_EXTRACTED MATERIAL_:
========================================================================

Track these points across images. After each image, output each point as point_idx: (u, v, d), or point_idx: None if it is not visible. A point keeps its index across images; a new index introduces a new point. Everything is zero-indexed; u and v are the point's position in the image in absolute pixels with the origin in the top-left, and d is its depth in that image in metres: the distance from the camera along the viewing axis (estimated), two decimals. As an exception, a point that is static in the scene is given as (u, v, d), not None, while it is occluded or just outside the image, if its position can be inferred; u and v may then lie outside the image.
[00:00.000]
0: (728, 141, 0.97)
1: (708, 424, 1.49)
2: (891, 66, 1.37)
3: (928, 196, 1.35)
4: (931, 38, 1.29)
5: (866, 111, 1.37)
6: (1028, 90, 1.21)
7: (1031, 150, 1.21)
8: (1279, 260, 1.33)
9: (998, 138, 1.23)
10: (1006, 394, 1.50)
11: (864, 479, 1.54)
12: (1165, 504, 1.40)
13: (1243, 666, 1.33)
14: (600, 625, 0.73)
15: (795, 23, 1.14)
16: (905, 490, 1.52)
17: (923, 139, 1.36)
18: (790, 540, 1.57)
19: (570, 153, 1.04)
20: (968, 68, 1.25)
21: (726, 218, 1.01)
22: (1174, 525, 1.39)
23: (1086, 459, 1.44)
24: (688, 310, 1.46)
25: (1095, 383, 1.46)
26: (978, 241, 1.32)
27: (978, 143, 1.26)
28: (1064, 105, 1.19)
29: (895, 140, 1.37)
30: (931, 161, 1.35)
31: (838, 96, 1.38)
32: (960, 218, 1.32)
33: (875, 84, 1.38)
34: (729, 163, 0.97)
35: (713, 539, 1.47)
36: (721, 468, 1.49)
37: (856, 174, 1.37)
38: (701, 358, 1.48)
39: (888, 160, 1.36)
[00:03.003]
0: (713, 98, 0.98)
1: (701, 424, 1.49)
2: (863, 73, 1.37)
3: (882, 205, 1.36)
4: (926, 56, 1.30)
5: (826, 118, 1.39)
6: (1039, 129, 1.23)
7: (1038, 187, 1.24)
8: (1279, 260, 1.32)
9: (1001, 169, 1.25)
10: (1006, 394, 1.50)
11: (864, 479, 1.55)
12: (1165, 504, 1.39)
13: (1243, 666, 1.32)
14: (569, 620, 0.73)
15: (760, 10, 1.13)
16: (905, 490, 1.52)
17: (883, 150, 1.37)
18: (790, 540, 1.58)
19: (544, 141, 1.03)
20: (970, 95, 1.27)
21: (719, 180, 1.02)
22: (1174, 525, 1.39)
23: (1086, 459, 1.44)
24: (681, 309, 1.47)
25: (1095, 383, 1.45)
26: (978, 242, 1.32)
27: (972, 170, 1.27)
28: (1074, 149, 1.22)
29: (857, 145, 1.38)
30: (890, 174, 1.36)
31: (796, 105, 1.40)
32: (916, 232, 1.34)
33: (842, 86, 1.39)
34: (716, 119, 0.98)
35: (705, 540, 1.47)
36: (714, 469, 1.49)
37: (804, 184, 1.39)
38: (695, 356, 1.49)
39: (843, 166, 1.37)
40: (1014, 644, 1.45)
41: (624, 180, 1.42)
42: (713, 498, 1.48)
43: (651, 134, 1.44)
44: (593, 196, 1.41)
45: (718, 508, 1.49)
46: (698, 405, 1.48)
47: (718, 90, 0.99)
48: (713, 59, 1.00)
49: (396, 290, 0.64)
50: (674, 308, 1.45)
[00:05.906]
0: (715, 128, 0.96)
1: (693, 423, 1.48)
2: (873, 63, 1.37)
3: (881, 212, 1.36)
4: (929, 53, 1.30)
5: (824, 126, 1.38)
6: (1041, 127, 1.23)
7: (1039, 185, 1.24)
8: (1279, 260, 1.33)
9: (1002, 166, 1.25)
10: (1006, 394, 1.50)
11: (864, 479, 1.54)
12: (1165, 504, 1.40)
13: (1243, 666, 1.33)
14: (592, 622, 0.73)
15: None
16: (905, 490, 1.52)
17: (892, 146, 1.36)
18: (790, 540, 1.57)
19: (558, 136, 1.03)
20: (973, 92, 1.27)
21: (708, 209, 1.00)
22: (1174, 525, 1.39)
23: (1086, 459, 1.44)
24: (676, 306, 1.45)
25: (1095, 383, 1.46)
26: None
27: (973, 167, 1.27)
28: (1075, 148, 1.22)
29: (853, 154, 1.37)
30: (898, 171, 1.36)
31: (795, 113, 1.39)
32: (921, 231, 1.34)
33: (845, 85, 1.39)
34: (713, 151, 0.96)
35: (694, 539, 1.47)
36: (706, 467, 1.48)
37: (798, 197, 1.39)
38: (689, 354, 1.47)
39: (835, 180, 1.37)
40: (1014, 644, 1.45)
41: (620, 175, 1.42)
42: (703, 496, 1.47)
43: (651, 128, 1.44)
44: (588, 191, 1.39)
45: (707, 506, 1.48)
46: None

========================================================================

_EXERCISE DIRECTIONS_:
Retype each of the preceding records exactly as printed.

_ANSWER TO THE EXERCISE_:
Track these points across images. After each image, output each point as point_idx: (u, v, d), or point_idx: None if it is not visible. A point keeps its index across images; a new index introduces a new point. Everything is zero-indexed; u and v are the point's position in the image in absolute pixels with the origin in the top-left, and d is its depth in that image in metres: the distance from the camera along the viewing axis (estimated), two decimals. As an exception, a point that is static in the scene is given as (u, v, d), not None, while it is occluded or just outside the image, if its position can be inferred; u and v may then lie outside the image.
[00:00.000]
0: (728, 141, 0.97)
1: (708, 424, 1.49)
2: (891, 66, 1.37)
3: (928, 196, 1.35)
4: (931, 38, 1.29)
5: (866, 111, 1.37)
6: (1028, 90, 1.21)
7: (1031, 150, 1.21)
8: (1279, 260, 1.33)
9: (998, 138, 1.23)
10: (1006, 394, 1.50)
11: (864, 479, 1.54)
12: (1165, 504, 1.40)
13: (1243, 666, 1.33)
14: (600, 625, 0.73)
15: (795, 23, 1.14)
16: (905, 490, 1.52)
17: (923, 139, 1.36)
18: (790, 540, 1.57)
19: (570, 153, 1.04)
20: (968, 68, 1.25)
21: (726, 218, 1.01)
22: (1174, 525, 1.39)
23: (1086, 459, 1.44)
24: (688, 310, 1.46)
25: (1095, 383, 1.46)
26: (978, 241, 1.32)
27: (978, 143, 1.26)
28: (1064, 105, 1.19)
29: (895, 140, 1.37)
30: (931, 161, 1.35)
31: (838, 96, 1.38)
32: (960, 218, 1.32)
33: (875, 84, 1.38)
34: (729, 163, 0.97)
35: (713, 539, 1.47)
36: (721, 468, 1.49)
37: (856, 174, 1.37)
38: (701, 358, 1.48)
39: (888, 160, 1.36)
[00:03.003]
0: (713, 98, 0.98)
1: (701, 424, 1.49)
2: (863, 73, 1.37)
3: (882, 205, 1.36)
4: (926, 56, 1.30)
5: (826, 118, 1.39)
6: (1039, 129, 1.23)
7: (1038, 187, 1.24)
8: (1279, 260, 1.32)
9: (1001, 169, 1.25)
10: (1006, 394, 1.50)
11: (864, 479, 1.55)
12: (1165, 504, 1.39)
13: (1243, 666, 1.32)
14: (569, 620, 0.73)
15: (760, 10, 1.13)
16: (905, 490, 1.52)
17: (883, 150, 1.37)
18: (790, 540, 1.58)
19: (544, 141, 1.03)
20: (970, 95, 1.27)
21: (719, 180, 1.02)
22: (1174, 525, 1.39)
23: (1086, 459, 1.44)
24: (681, 309, 1.47)
25: (1095, 383, 1.45)
26: (978, 242, 1.32)
27: (972, 170, 1.27)
28: (1074, 149, 1.22)
29: (857, 145, 1.38)
30: (890, 174, 1.36)
31: (796, 105, 1.40)
32: (916, 232, 1.34)
33: (842, 86, 1.39)
34: (716, 119, 0.98)
35: (705, 540, 1.47)
36: (714, 469, 1.49)
37: (804, 184, 1.39)
38: (695, 356, 1.49)
39: (843, 166, 1.37)
40: (1014, 644, 1.45)
41: (624, 180, 1.42)
42: (713, 498, 1.48)
43: (651, 134, 1.44)
44: (593, 196, 1.41)
45: (718, 508, 1.49)
46: (698, 405, 1.48)
47: (718, 90, 0.99)
48: (713, 59, 1.00)
49: (396, 290, 0.64)
50: (674, 308, 1.45)
[00:05.906]
0: (715, 128, 0.96)
1: (693, 423, 1.48)
2: (873, 63, 1.37)
3: (881, 212, 1.36)
4: (929, 53, 1.30)
5: (824, 126, 1.38)
6: (1041, 127, 1.23)
7: (1039, 185, 1.24)
8: (1279, 260, 1.33)
9: (1002, 166, 1.25)
10: (1006, 394, 1.50)
11: (864, 479, 1.54)
12: (1165, 504, 1.40)
13: (1243, 666, 1.33)
14: (592, 622, 0.73)
15: None
16: (905, 490, 1.52)
17: (892, 146, 1.36)
18: (790, 540, 1.57)
19: (558, 136, 1.03)
20: (973, 92, 1.27)
21: (708, 209, 1.00)
22: (1174, 525, 1.39)
23: (1086, 459, 1.44)
24: (676, 306, 1.45)
25: (1095, 383, 1.46)
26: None
27: (973, 167, 1.27)
28: (1075, 148, 1.22)
29: (853, 154, 1.37)
30: (898, 171, 1.36)
31: (795, 113, 1.39)
32: (921, 231, 1.34)
33: (845, 85, 1.39)
34: (713, 151, 0.96)
35: (694, 539, 1.47)
36: (706, 467, 1.48)
37: (798, 197, 1.39)
38: (689, 354, 1.47)
39: (835, 180, 1.37)
40: (1014, 644, 1.45)
41: (620, 175, 1.42)
42: (703, 496, 1.47)
43: (651, 128, 1.44)
44: (588, 191, 1.39)
45: (707, 506, 1.48)
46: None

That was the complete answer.